Op de geboortekaartjes hebben we 14 sterretjes laten zetten, voor iedere zwangerschap die we verloren zijn. En een vlindertje voor Harry, zoals we het meisje dat we met 11 weken zwangerschap verloren noemden tijdens de zwangerschap. Dat we haar na het onderzoek niet terug hebben gekregen en we niet weten wat er met haar gedaan is, vind ik achteraf schrijnend.”

Openheid

“Na al die miskramen hebben we één keer iets begraven, misschien was het wel gewoon een stolsel. We deden dat symbolisch, en mij hielp het. Ik ondersteun tegenwoordig vrouwen die een miskraam hebben gehad bij het verwerken van dat verlies, als coach flow-miskraamverwerking. Ik heb dat zelf in de afgelopen jaren echt gemist. Er moet meer openheid komen op het gebied van zwangerschapsverlies, vandaar dat ik graag mijn verhaal vertel. Ik hoop dat dit andere vrouwen en mannen helpt om ook hun verdriet en pijn te uiten.

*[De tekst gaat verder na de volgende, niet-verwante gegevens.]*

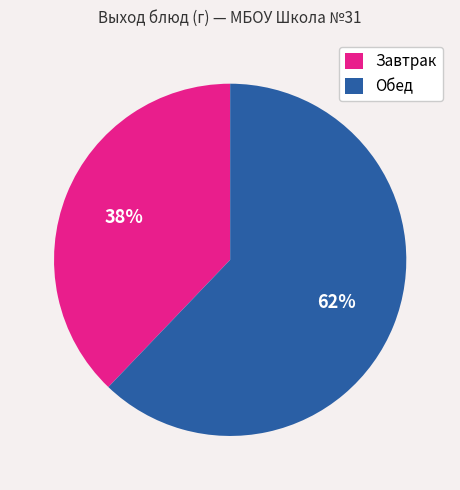

To the nearest percent, what is the average slice percentage?

50%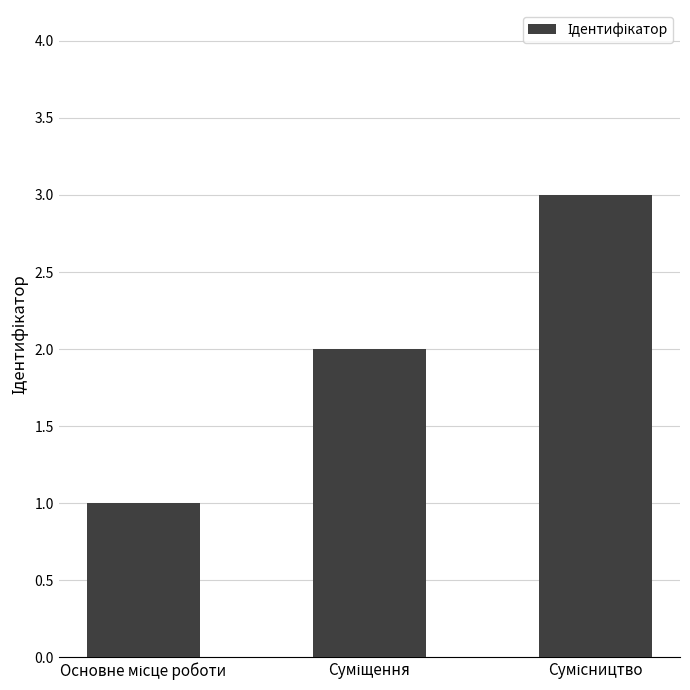

What is the greatest value displayed?

3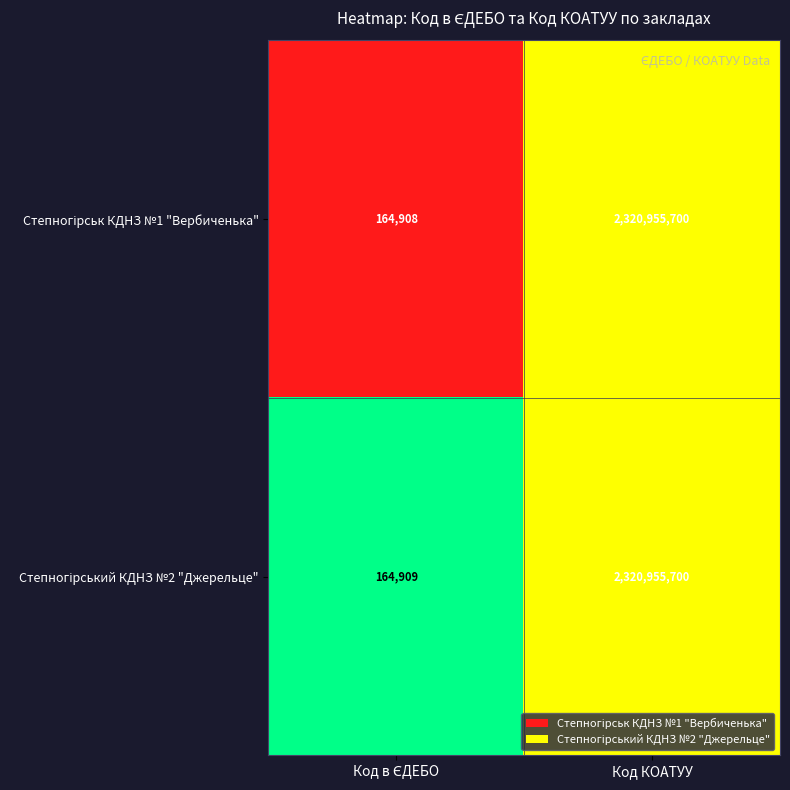

Which label corresponds to the largest value in the chart?

Код КОАТУУ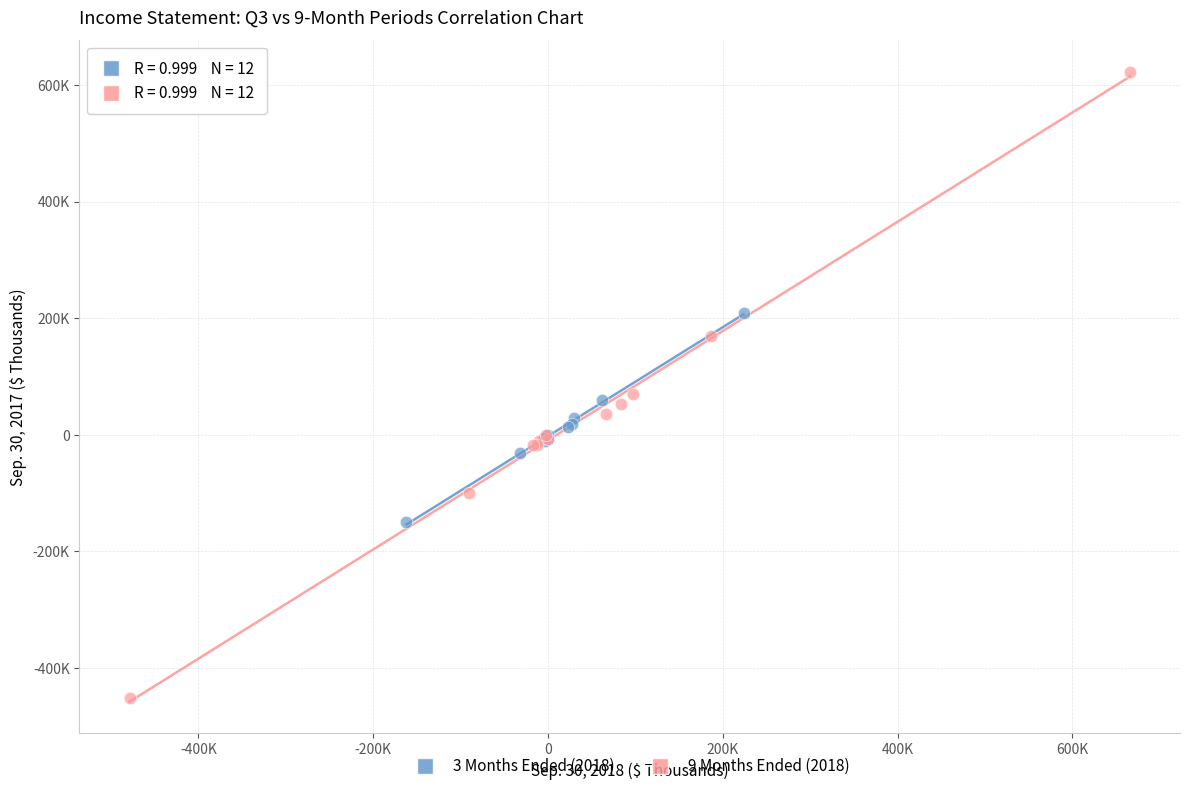

Which series reaches the maximum Y coordinate?

9 Months Ended (2018)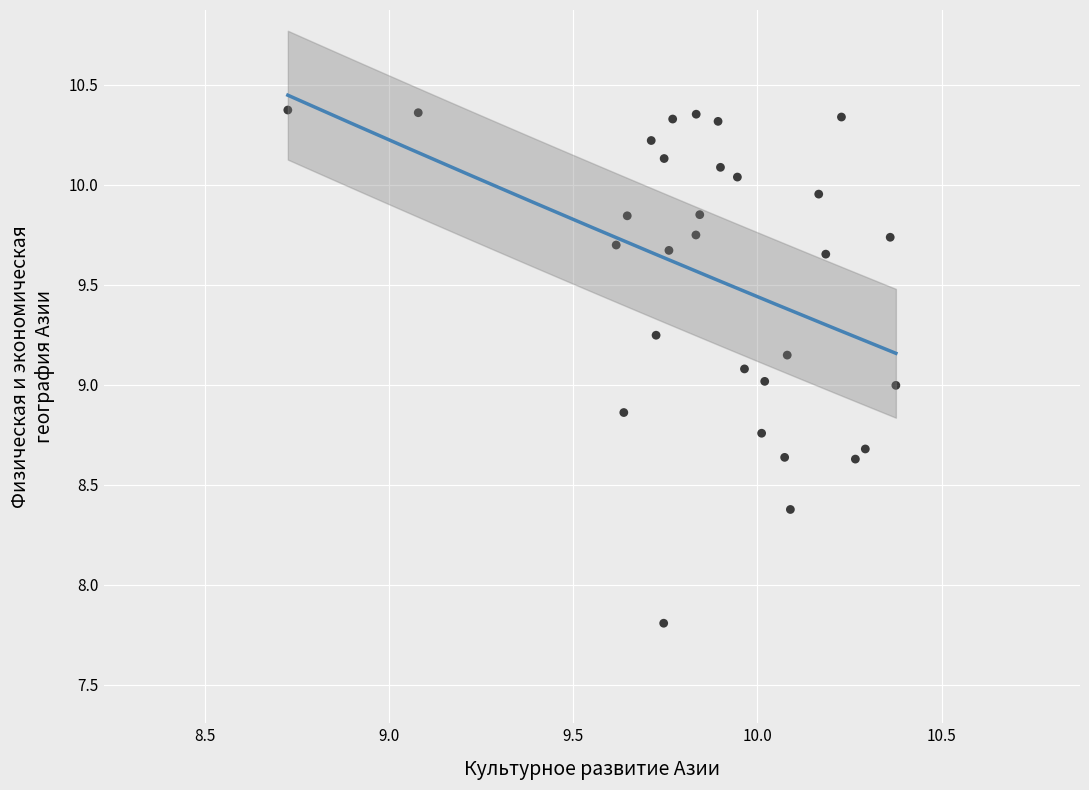

What is the range of Y values (max minus min)?

2.6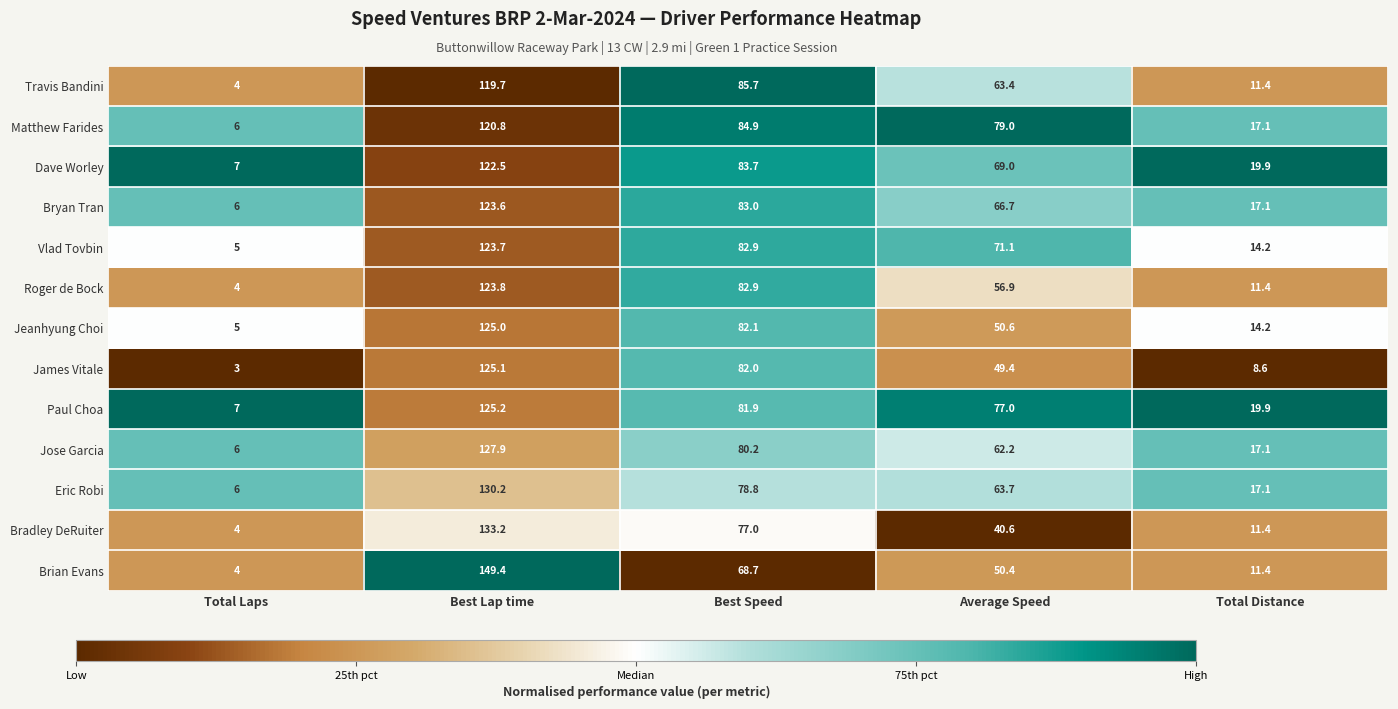

What is the difference between the maximum and minimum values in the Bradley DeRuiter series?

129.2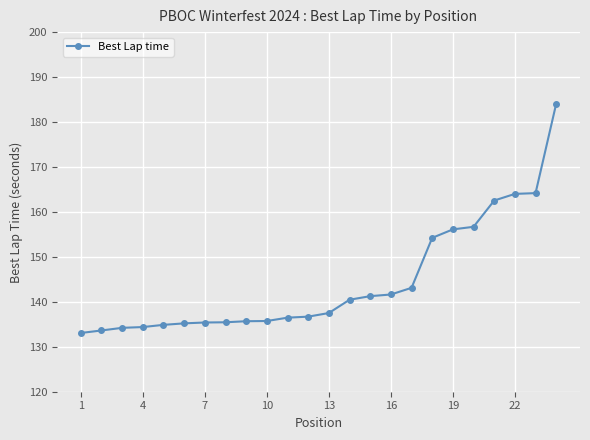

What is the value of the 23rd point from the left?

164.2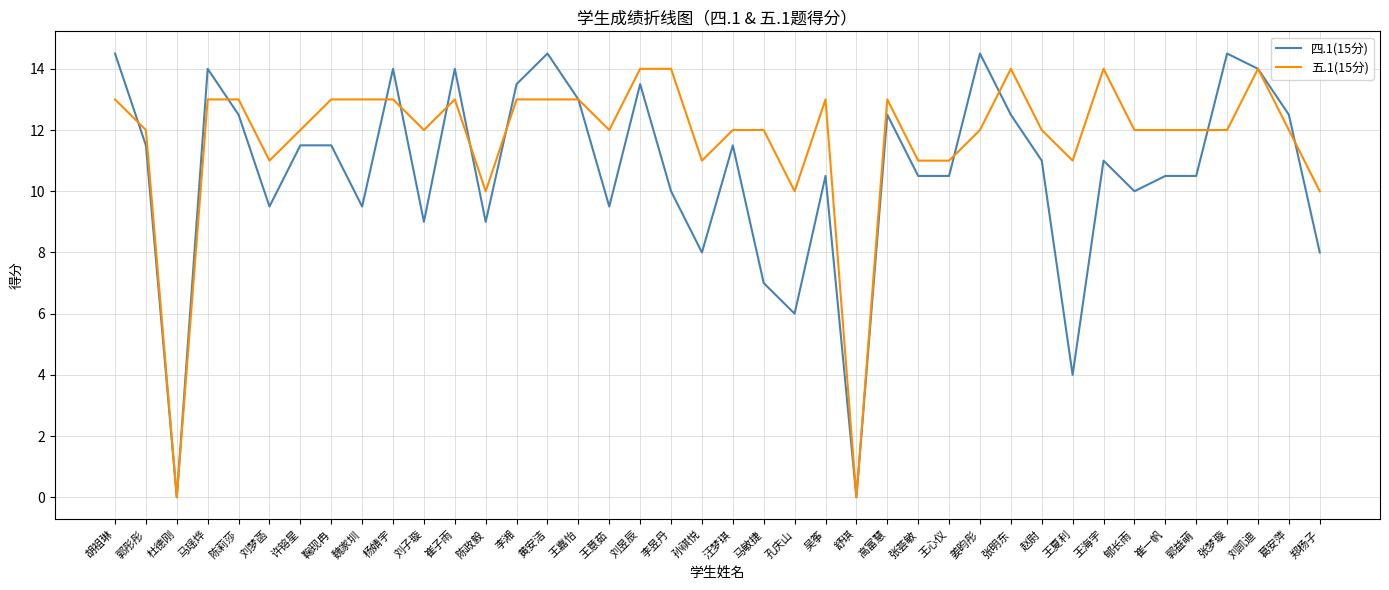

The 五.1(15分) series shows 14.0 at 刘昱辰. True or false?

True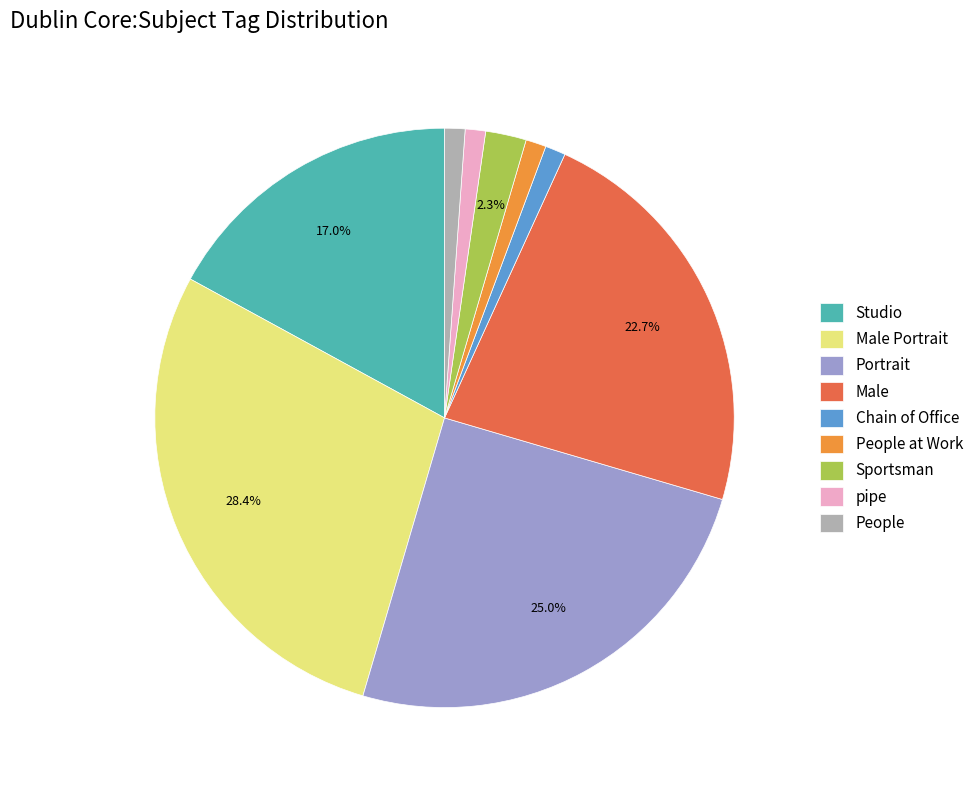

Approximately how many times larger is the value at Sportsman compared to Male Portrait?

0.1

Ondanks dat we nu twee gezonde kinderen hebben, denk ik nog vaak aan wat ons is overkomen. Dat verdriet is niet weg, het blijft bij je. Ook in de babykamer hebben we 14 sterretjes en een vlindertje op de muur staan. Van Martin heb ik een armbandje gekregen met een sterretje en het getal ’14’ erin. Er hangt verder nog een hartje voor Harry aan, een klavertje vier voor extra geluk tijdens mijn laatste twee zwangerschappen en twee paar voetjes, een voor Mare en een voor Vince.
Ik ben de hoop al die tijd nooit helemaal verloren, maar de moed is me wel vaak in de schoenen gezonken. Ik heb altijd in mijn achterhoofd gehouden dat het op een dag goed zou komen.”